* TASKS TO CARRY OUT
[1] Decide whether each statement below agrees with the forum thread, answering yes or no and quoting the exact words of the thread that settle it. (a) The car belonged to 2008CC and was tuned by Kevin Black. (b) SoFarKingFast holds that line pressure rises along with boost pressure. (c) _muppet_ saw Kevin Black's work at the Pittsburgh classic of the current year.
[2] Reproduce word for word the passage of the forum thread below, starting with "The car belonged" and going on through "to talk to.".

* EXERCISE TEXT
Aaahhh gotcha.:thumbup:


----------



## _muppet_ (Aug 5, 2004)

If you have an emissions "guy" you could get one of these.

http://www.siliconeintakes.com/product_info.php?products_id=320




Rheinland Technik said:


>


Not to get off topic, but whose car is this? I would love to know more about the tune, as I am currently trying to tune my vrt on sds as well.


----------



## Lindahl (Feb 16, 2009)

_muppet_ said:


> If you have an emissions "guy" you could get one of these.
> 
> http://www.siliconeintakes.com/product_info.php?products_id=320


That´s pretty smart, provided that the car still keep with the emission standard.


----------



## _muppet_ (Aug 5, 2004)

It probably will, most 500whp vr's do :laugh: (that's sarcasm if you couldn't tell )


----------



## Rheinland Technik (Apr 2, 2010)

_muppet_ said:


> Not to get off topic, but whose car is this? I would love to know more about the tune, as I am currently trying to tune my vrt on sds as well.


The car belonged to 2008CC - Dave - and was tuned by Kevin Black, who is in PA and would be the best person to talk to about tuning your SDS.


----------



## _muppet_ (Aug 5, 2004)

I have heard that quite a few times, I saw some of his work moving down the track at last years pittsburgh classic. I missed him this year, I was in north carolina the week of the classic. Might have to wait until spring, but it seems like he is the man to talk to.


----------



## SoFarKingFast (Jul 9, 2003)

TBT-Syncro said:


> there are lots of pumps that will flow 1000hp NA, but only 500-600 with Forced Induction (since line pressure raises along with boost pressure).


Line pressure doesn't go up with boost pressure. 4bar NA = 4bar FI, it just flows faster.


----------



## charlie hayes (Jun 4, 2007)

SoFarKingFast said:


> Line pressure doesn't go up with boost pressure. 4bar NA = 4bar FI, it just flows faster.


I thought fuel pressure was a 1:1 ratio with boost. Or does it depend on the regulator you have?


And how would it flow faster without raising pressure?


----------



## SoFarKingFast (Jul 9, 2003)

charlie hayes said:


> I thought fuel pressure was a 1:1 ratio with boost. Or does it depend on the regulator you have?
> 
> And how would it flow faster without raising pressure?

* AVAILABLE DATA
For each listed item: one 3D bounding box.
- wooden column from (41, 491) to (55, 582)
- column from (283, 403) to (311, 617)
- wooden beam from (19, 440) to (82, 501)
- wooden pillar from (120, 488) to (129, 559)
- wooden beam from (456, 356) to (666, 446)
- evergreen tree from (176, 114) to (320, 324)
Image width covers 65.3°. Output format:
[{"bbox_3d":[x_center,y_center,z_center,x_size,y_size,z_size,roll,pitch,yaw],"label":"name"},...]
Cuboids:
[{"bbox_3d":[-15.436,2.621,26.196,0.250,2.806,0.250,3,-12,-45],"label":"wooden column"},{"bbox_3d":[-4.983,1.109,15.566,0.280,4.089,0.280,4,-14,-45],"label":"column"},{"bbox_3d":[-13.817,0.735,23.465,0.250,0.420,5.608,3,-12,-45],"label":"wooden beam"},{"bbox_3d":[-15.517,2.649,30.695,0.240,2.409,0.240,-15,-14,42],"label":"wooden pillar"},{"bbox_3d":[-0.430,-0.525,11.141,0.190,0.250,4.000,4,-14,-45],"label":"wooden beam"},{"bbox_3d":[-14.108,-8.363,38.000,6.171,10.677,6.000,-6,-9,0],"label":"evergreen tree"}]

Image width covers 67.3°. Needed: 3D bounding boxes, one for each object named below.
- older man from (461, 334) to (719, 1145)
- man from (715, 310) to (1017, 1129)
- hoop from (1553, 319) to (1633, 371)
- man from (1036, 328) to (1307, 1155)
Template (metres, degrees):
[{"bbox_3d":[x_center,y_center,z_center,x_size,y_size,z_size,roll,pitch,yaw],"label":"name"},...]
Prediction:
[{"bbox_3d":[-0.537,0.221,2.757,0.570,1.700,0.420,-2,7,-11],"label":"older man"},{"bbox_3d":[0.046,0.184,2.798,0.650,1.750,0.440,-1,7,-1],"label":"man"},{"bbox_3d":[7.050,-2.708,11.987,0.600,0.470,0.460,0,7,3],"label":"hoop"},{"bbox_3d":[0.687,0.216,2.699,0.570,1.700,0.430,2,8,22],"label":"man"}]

* ANSWERS IN ORDER
[1]
(a) Yes: "The car belonged to 2008CC - Dave - and was tuned by Kevin Black"
(b) No: "Line pressure doesn't go up with boost pressure."
(c) No: "I saw some of his work moving down the track at last years pittsburgh classic. I missed him this year"

[2]
The car belonged to 2008CC - Dave - and was tuned by Kevin Black, who is in PA and would be the best person to talk to about tuning your SDS.


----------



## _muppet_ (Aug 5, 2004)

I have heard that quite a few times, I saw some of his work moving down the track at last years pittsburgh classic. I missed him this year, I was in north carolina the week of the classic. Might have to wait until spring, but it seems like he is the man to talk to.